La Chine officialise ses camps de rééducation

La Chine fait face à une vague mondiale de désapprobation depuis qu’une loi reconnaît et autorise la construction de camps de rééducations. Des camps dont l’existence avait toujours été niée officiellement et qui sont destinées « rééduquer » à la minorité musulmane ouïghour. Pékin mène une politique de sinisation à marche forcée qui plonge les populations musulmanes dans un climat de peur.  

Souvent, une loi vient reconnaître des pratiques qui se sont développées au fil du temps. La Chine n’échappe pas à la règle, mais défraye la chronique avec une loi en date du 9 octobre qui autorise la construction de « centres de formations professionnels ». Une manière très politiquement correcte pour désigner des camps de rééducation qui existent déjà. Les observateurs dénoncent depuis plusieurs années de graves atteintes à la liberté contre les Ouïghours, une ethnie musulmane qui se concentre dans la province ouest du Xinjiang.

Sur les 14 millions de musulmans qui peuplent cette région, un million seraient déjà passé par ces camps de rééducation. Les détenus y apprennent des chants patriotiques à la gloire de Mao, reçoivent des cours d’histoire de Chine et sont incités à oublier leur appartenance culturelle et religieuse. Depuis 2017, la répression contre les Ouïghours s’intensifie et une grande campagne contre la nourriture halal a été lancée par les autorités.

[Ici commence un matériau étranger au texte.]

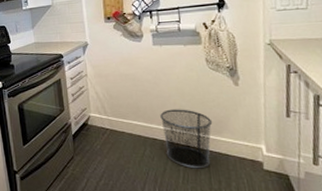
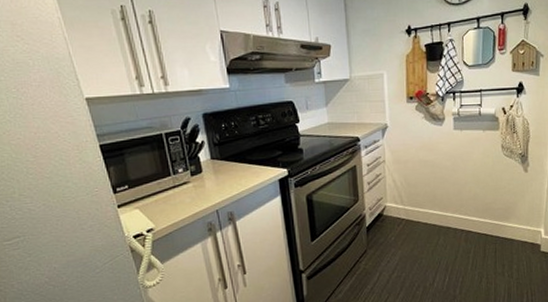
trash can: present [160,109,213,169] -> none [455,196,502,255]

Officiellement (donc), ces camps sont destinées à séparer les extrémistes du reste de la population. La Chine craint cette minorité ethnique et religieuse et son noyautage par des groupes violents issus de l’étranger. Pourtant, cette politique de répression semble être contre-productive avec des populations qui n’en peuvent plus de subir des contrôles d’identité et des brimades plusieurs fois par jour.

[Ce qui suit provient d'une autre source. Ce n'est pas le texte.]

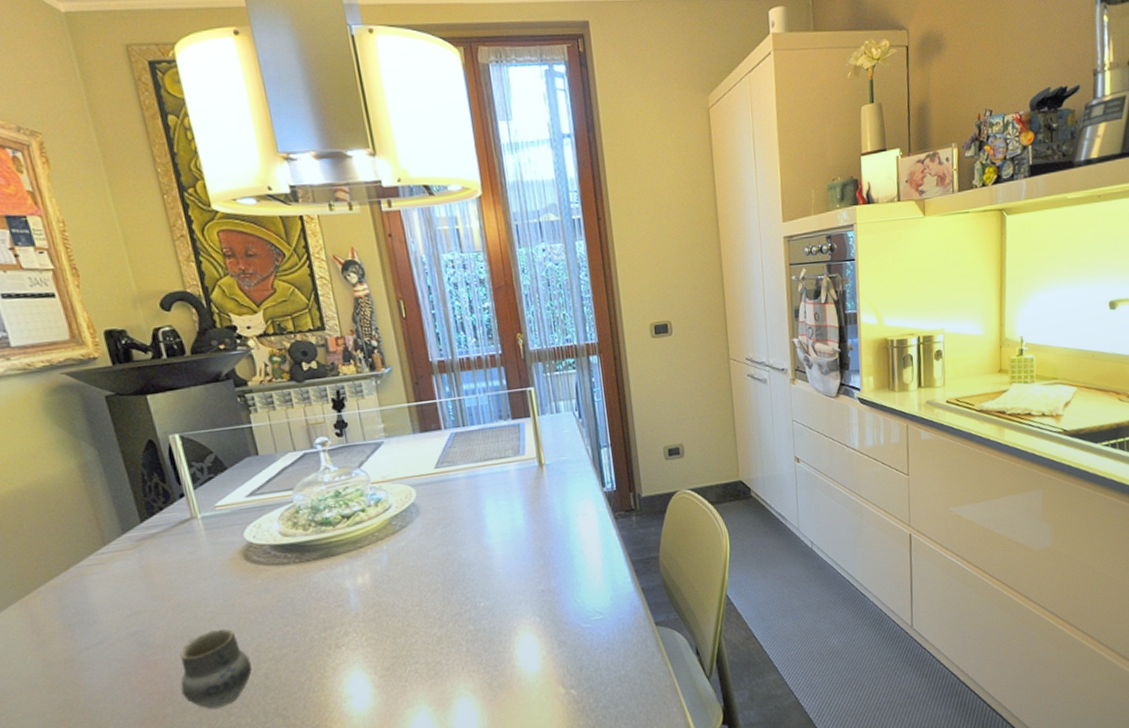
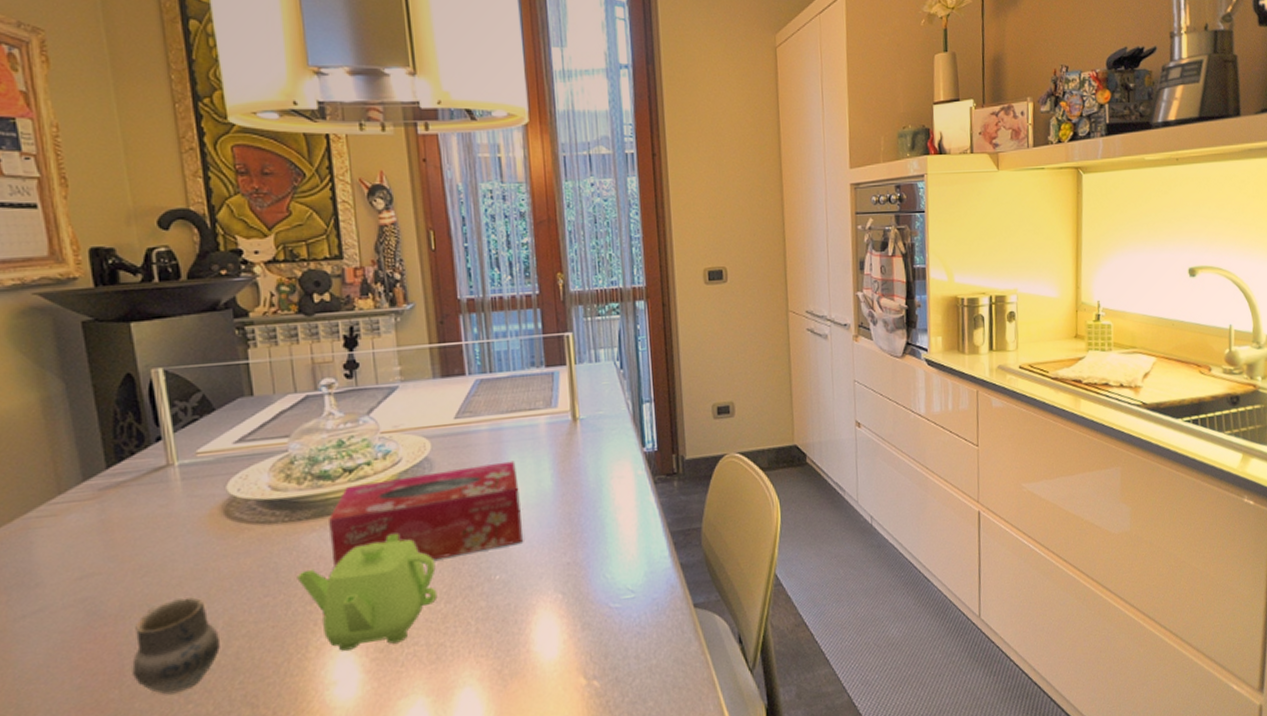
teapot: none [310,570,432,670] -> present [297,534,438,651]
tissue box: none [333,503,502,601] -> present [329,461,522,568]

La communauté internationale n’a pas attendu l’annonce de l’existence officielle de ces camps pour exprimer sa réprobation. Dans un récent rapport du Congrès américain, les parlementaires de tous bords n’hésitent pas à parler de « répression sans précédent », laquelle pourrait constituer « un crime contre l’humanité ». Un pays musulman comme le Pakistan a également fait part de sa colère vis-à-vis d’une politique anti-musulmane qui ne dit pas son nom. Mais comme pour toutes les questions qui relèvent de sa seule souveraineté, la Chine ne changera pas d’un iota malgré les atermoiements de ses partenaires et voisins.